Choreographed Car Crash

Born in France to Russian and Dutch parents, Jacques Tati is OWH's choice for Man of the (Twentieth) Century. His work casts a wistful eye to the Europe of warm neighborliness, although it stops short of the righteous, anti-establishment indignation of Godard (see Weekend) or the hallucinatory dreamscapes of Cortazar (though the latter was also inspired by French highways to create La Autopista del Sur and Autonauts of the Cosmoroute).

All of these artists explored the havoc that the automobile has wrought on the human psyche and the physical environment. Cars represent individual freedom, yet they trap their masters in steel cages on infinite expanses of concrete. Godard used cars to denote nihilisic hypercapitalism. To Cortazar they were portals into the infinite subconscious. Tati just finds them amusing: witness the hilarious and somehow delicate car crash an hour into his film Trafic.

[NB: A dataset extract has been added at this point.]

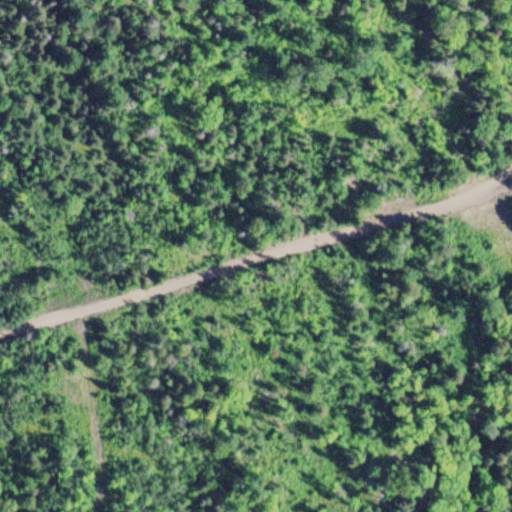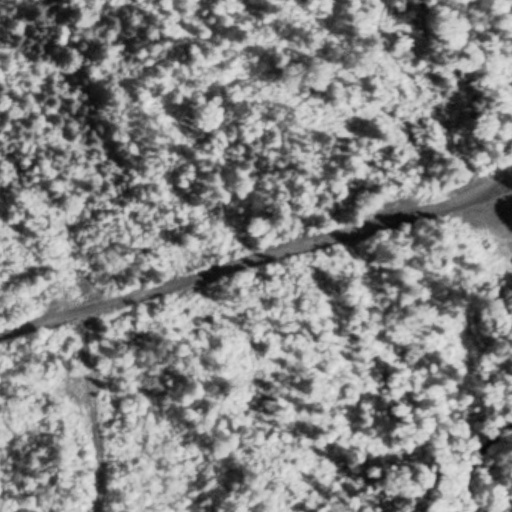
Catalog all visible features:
road: (256, 251)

Tati's first four films evince a nostalgia for the humanistic, sensuous and self-contradictory aspect of France. Trafic enlarges the auteur's scope to gently mock sterilized international business culture. The French term "le trafic" refers more to the exchange of commodities than it does to automotive congestion, but after viewing the film you're inclined to think that you can't have one without the other.

Tati's alter ego Monsieur Hulot, a doting sort of Bugs Bunny with highwater pants and an umbrella, designs a camper van and endeavors to transport it to a trade show in Amsterdam. His team is interrupted by countless ironic hijinks set off by precise sound effects and garbled, dubbed dialogue. It looks as vivid and radiant as a summer swimming pool, with less of the intensely organized spaces of his masterpiece Playtime. Hulot's oddball physicality is undiminished although he is over 60 in this film.